Uncle Sam Wants to Protect Blockchain Technology

On August 27, 2020, the head of the U.S. Department of Justice’s Antitrust Division (“DOJ”), Makan Delrahim, spoke at the Thirteenth Annual Conference on Innovation Economics and emphasized that one of the DOJ’s top priorities is to protect innovation and ensure that antitrust laws do not act as an impediment to the burgeoning cryptocurrency market.  COVID-19 has illuminated the importance of innovative solutions, as businesses develop new ways to operate during the pandemic. In particular, Delrahim highlighted blockchain as an innovative technology that the DOJ seeks to protect because of its potential to topple existing monopoly structures. 

Blockchain technology is essentially a shared ledger of information and transactions that is distributed across a number of computers on the network, the ledger updates with every transaction on each computer and is viewable by anyone with access to that particular blockchain at any time.  In traditional networking solutions, the company that owns or controls the network infrastructure (the intermediary) may be able to raise the cost of doing business on the network as it becomes larger.  In contrast, blockchain technology can operate a network without a centralized intermediary, resulting in potentially lower networking costs and limiting the concentration of market power.
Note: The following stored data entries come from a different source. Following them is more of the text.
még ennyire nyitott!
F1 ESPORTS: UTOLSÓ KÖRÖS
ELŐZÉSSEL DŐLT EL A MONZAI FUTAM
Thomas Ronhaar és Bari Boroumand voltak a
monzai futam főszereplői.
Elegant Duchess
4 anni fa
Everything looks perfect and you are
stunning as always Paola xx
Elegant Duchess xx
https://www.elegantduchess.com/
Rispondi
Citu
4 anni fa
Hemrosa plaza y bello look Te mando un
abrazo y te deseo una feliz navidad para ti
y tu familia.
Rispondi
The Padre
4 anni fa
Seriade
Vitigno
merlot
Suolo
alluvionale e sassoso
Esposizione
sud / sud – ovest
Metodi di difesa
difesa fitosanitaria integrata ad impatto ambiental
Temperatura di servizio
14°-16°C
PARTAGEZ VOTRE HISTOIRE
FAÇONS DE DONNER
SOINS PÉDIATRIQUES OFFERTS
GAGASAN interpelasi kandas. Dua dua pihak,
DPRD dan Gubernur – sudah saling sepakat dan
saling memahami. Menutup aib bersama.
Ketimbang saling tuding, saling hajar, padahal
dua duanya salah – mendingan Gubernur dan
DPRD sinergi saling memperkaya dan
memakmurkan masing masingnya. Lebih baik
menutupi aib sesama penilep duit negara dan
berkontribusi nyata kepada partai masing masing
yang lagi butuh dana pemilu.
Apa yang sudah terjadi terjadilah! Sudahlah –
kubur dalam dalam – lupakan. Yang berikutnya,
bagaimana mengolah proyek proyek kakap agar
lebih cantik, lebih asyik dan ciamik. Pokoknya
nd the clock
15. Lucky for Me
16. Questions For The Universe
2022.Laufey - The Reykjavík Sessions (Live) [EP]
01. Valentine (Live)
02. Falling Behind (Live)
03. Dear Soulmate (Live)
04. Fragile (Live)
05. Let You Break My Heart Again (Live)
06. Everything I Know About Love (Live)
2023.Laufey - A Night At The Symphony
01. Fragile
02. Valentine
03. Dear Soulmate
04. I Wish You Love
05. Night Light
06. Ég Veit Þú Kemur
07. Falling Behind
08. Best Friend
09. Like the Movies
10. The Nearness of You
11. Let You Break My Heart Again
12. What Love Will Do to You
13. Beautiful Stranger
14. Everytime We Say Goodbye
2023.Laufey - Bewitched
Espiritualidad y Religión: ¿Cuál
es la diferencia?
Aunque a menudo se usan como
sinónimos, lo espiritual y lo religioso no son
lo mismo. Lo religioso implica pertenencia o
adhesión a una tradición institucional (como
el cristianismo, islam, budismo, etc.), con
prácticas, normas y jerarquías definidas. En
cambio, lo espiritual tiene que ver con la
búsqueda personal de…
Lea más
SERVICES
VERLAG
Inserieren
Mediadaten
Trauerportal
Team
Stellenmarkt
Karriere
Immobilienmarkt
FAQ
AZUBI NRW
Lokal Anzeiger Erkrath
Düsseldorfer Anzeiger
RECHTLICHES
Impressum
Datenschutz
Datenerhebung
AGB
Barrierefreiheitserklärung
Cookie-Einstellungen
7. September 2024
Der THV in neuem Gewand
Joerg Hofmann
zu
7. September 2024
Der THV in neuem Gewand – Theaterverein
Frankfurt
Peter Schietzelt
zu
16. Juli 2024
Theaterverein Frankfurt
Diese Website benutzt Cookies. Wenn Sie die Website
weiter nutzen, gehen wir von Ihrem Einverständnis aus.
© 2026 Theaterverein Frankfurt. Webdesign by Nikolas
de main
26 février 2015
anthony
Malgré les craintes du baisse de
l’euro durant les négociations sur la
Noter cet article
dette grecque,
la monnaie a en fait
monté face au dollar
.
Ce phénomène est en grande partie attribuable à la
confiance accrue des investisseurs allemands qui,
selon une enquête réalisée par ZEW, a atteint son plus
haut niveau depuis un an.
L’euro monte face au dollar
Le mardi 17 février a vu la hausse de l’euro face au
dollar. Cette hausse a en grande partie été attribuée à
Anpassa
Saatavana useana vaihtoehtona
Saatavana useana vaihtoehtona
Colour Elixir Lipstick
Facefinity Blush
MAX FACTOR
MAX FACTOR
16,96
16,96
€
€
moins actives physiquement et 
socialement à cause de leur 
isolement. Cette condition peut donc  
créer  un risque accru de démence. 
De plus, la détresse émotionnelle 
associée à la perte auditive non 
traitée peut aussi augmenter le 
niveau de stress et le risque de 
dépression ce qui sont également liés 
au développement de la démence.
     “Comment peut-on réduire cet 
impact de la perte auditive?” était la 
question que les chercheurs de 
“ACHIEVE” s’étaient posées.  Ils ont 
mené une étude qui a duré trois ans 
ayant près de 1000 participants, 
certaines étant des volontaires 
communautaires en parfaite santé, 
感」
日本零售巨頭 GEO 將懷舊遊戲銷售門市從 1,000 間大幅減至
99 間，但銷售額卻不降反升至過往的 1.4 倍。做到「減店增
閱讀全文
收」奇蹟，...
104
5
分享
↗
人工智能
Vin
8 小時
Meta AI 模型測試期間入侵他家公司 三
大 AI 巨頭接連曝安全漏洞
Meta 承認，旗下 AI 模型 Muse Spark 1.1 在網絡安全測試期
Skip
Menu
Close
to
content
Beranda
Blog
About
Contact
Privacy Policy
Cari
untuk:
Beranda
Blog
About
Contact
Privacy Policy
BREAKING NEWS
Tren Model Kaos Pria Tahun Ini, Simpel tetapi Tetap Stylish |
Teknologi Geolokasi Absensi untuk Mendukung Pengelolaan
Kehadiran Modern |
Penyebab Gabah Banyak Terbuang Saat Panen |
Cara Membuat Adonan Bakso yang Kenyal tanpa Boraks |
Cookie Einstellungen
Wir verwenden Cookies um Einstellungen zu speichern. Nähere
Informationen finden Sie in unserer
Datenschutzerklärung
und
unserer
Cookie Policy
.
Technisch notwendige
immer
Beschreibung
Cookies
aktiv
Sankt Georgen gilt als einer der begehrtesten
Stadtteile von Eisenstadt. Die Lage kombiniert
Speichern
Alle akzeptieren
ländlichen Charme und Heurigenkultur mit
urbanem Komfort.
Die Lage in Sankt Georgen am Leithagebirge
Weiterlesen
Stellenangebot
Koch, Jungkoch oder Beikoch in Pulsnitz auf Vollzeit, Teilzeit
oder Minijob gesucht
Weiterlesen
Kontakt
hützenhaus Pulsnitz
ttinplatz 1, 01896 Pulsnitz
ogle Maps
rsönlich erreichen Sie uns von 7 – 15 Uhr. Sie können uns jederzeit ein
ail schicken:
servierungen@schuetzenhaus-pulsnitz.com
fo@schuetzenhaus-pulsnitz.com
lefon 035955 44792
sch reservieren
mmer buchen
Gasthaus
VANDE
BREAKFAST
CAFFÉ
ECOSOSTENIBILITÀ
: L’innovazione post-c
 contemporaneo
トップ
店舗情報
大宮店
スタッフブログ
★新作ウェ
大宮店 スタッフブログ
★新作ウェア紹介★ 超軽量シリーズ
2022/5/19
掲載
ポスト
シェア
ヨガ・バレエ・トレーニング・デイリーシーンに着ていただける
Although blockchain technology offers tremendous value, Delrahim also underscored the potential for abuse.  He noted that those with current market power could use blockchain technology in an anti-competitive manner. This is particularly a concern with closed or permissioned blockchain networks where only insiders are allowed to operate a computer on the network. For example, seafood harvesters could collusively condition access to a permissioned blockchain, which tracks useful supply chain data, on agreeing to certain prices or output.  Such collusive activity would cause tremendous harm to competition and consumers.

In an effort to combat such potentially anticompetitive activities, Delrahim noted that the DOJ is taking proactive measures to understand how emerging technologies work and how they can affect competition. The Antitrust Division has implemented a new initiative to train its attorneys and economists in innovative technologies such as blockchain technology, machine learning, and artificial intelligence, to prepare itself for monopolists who may take advantage of these new technologies.

Delrahim’s speech is an acknowledgement that the DOJ looks favorably on innovative technologies, in particular blockchain solutions.  The DOJ wants to protect and promote the growth of these technologies by combating anticompetitive behavior.  Delrahim’s speech is also an important signal that the DOJ is focused on potentially anti-competitive applications of blockchain technology.  Any group of firms that are considering working together in developing a blockchain technology solution in their industry should take appropriate precautions to make sure their activities do not constitute a violation of U.S. anti-trust laws.